19 entry daha
  • iki yildir kendisiyle cebellesmekteyim. bazi chapter'lari hayatimda okudugum en iyi yazilmis bolumler (erdedy ve uyusturucu bekleyisi, kate gompert'in depresyonu), bazilari sacma sapan (misal "momma says wardine ain't gone nowhere" akisinda giden o salak bolum), bazen inanilmaz komik (tugla hikayesi, uss millicent kent). bazen modern bir ulysses okuyormus gibi, bazen ise kisa bir david foster wallace essay'i okur gibisiniz. her seyi takip etmek ve dipnotlara gidip geri gelmek hic kolay degil ama bir gun biterse degecek gibi hissediyorum.

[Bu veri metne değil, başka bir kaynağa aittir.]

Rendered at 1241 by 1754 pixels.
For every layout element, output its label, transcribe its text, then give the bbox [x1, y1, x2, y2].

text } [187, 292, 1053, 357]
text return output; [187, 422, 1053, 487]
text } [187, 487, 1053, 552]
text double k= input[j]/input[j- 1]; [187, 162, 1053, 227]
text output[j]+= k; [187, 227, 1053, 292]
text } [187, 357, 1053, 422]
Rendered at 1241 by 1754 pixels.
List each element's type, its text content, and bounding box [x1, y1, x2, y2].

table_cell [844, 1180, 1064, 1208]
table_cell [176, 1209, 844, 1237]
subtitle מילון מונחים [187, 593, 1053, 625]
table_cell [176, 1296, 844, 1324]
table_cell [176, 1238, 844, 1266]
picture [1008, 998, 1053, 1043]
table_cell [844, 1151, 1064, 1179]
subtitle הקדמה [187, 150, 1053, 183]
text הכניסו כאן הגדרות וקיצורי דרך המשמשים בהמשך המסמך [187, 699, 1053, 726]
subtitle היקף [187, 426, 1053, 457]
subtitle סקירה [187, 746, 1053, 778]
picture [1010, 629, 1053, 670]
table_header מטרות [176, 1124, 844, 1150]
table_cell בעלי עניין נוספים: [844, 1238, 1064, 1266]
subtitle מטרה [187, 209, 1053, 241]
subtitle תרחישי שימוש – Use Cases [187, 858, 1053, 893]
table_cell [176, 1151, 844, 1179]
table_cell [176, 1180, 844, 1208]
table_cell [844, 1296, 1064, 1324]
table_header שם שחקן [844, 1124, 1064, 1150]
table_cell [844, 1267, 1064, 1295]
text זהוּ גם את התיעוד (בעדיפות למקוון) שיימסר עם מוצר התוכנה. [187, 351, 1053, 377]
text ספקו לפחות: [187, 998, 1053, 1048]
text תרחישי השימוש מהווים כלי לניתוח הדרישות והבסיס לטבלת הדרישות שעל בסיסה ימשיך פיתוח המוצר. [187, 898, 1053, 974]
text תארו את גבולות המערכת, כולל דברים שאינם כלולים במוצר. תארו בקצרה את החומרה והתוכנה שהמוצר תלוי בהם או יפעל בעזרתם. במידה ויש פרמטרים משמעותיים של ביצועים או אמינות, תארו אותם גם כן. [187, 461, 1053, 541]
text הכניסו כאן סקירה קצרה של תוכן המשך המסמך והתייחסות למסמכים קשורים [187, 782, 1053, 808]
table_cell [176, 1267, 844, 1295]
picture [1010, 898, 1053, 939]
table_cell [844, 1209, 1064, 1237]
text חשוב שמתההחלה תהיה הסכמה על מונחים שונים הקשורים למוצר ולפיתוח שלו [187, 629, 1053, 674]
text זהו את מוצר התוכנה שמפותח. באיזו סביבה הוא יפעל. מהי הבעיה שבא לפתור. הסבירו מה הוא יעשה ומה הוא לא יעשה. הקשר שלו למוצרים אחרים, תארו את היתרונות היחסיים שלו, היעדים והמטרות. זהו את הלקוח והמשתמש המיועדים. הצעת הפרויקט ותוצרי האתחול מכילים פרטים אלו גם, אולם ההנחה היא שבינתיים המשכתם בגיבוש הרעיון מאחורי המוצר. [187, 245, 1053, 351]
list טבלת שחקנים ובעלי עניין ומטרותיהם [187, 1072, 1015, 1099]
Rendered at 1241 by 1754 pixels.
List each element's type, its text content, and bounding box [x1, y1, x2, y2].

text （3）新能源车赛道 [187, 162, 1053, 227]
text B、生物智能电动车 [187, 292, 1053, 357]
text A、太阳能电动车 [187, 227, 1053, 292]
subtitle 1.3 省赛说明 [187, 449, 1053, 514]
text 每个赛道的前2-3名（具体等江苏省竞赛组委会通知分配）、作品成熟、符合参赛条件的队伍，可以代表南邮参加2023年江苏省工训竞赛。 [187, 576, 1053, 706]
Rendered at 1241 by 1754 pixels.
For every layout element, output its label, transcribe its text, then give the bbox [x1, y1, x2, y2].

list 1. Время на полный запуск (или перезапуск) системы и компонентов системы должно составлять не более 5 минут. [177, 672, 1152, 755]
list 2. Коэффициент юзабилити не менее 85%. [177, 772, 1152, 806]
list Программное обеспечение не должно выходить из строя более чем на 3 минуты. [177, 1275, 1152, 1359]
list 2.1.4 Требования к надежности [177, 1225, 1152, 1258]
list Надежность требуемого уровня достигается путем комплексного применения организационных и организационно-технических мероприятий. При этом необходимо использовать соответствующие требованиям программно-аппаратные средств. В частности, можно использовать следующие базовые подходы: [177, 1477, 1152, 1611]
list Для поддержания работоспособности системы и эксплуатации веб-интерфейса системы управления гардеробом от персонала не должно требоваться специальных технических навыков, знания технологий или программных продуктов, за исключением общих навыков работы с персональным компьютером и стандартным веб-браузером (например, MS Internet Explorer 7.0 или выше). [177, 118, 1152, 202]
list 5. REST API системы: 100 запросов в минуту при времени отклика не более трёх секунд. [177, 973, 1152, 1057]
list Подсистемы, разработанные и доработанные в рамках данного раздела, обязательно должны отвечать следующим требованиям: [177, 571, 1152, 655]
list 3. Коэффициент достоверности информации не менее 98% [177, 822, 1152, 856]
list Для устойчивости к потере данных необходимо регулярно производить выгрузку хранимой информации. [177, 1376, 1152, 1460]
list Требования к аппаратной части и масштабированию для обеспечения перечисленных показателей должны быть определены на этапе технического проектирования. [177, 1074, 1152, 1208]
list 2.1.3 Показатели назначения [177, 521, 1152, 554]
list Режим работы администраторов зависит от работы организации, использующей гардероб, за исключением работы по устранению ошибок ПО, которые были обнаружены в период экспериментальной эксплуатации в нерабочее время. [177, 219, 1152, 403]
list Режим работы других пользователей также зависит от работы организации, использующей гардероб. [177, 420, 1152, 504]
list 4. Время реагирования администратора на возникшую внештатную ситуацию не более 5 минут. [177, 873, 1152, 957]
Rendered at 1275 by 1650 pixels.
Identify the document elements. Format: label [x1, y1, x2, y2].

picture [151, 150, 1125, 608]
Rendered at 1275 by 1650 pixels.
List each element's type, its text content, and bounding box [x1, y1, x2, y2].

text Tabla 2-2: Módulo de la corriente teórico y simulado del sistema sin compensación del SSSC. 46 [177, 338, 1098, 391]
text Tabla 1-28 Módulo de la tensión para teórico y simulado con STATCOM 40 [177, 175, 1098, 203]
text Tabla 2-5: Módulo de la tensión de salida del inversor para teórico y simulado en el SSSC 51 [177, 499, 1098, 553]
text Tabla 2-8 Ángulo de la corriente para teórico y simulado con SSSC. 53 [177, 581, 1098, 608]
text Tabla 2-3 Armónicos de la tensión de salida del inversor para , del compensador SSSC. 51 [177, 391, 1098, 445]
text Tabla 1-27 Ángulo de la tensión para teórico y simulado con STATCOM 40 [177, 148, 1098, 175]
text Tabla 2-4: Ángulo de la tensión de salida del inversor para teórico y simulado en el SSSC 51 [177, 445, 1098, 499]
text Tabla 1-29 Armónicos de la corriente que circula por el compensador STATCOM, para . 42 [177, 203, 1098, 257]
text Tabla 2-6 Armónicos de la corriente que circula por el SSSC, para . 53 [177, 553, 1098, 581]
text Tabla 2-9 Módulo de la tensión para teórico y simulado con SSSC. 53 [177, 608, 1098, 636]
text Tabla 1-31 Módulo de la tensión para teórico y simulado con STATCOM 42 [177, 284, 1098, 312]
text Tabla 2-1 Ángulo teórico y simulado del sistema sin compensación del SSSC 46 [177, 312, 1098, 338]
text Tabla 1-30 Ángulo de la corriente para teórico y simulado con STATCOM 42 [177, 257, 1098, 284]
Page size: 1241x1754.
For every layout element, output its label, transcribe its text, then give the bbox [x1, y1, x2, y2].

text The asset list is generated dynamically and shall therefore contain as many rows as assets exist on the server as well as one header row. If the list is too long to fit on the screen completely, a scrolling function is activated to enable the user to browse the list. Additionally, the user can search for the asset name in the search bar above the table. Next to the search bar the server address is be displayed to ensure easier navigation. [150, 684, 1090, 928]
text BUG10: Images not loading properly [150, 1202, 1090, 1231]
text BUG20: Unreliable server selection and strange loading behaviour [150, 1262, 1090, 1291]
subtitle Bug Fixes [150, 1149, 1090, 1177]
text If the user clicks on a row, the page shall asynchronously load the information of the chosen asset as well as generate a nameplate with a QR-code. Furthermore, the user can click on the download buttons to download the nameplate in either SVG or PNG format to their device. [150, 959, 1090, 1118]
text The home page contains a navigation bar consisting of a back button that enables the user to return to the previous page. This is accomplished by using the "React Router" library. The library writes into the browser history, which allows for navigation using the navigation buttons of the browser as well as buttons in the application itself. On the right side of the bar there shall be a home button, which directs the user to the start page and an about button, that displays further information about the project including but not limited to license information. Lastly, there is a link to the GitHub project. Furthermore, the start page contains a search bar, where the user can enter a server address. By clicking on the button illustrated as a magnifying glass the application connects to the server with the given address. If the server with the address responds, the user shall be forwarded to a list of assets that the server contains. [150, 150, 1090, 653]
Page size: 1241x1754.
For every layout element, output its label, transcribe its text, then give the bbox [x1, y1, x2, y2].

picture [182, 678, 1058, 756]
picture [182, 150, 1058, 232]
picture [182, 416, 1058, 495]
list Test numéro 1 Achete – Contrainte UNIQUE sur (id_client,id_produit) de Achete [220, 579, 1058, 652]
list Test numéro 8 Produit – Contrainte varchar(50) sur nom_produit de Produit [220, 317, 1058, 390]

    kendim icin konusmak gerekirse bu kitabi okumayi ikinci deneyisim. ilkinde 60inci sayfa civarini gecememistim, bu yaz tekrar deniyorum. kitabin cevrilmesini isteyenlerin hevesini kirmak gibi olmasin, fakat bence kitabin olasi bir cevirisiyle ilgili en buyuk sikinti david foster wallace'in idiosinkratik yazarligi degil. infinite jest bastan sonra amerikan kulturunun icinden dogmus, 1998'deki amerika'ya bakip distopik ancak cok eglenceli bir gelecek yaratmis bir kitap. kitabi ikinci okuyusumda bu kadar cok keyif almamin sebebi buyuk ihtimalle iki senedir amerika'nin kuzey dogusunda (hatta "the great concavity"nin icinde. daha vahsi hamster gormedim.) yasiyor olmam. bu dunyanin icinde yasadiginiz zaman david foster wallace'in bir kulturun ve bir tarihin zeitgeist'ini nasil yakaladigini cok cok daha iyi anliyorsunuz. infinite jest gercekten edebiyat tarihinin en buyuk basarilarindan biri. belki de the great american novel.

    yani kisaca diyecegim su, kitabin yazarligi ve hikayeleri zaten inanilmaz, fakat amerika'da yasamadan bence bu kitabin "buyuklugunu" tamamen anlamaniz mumkun degil. en azindan benim ikinci okumamda surekli bunu hissettim.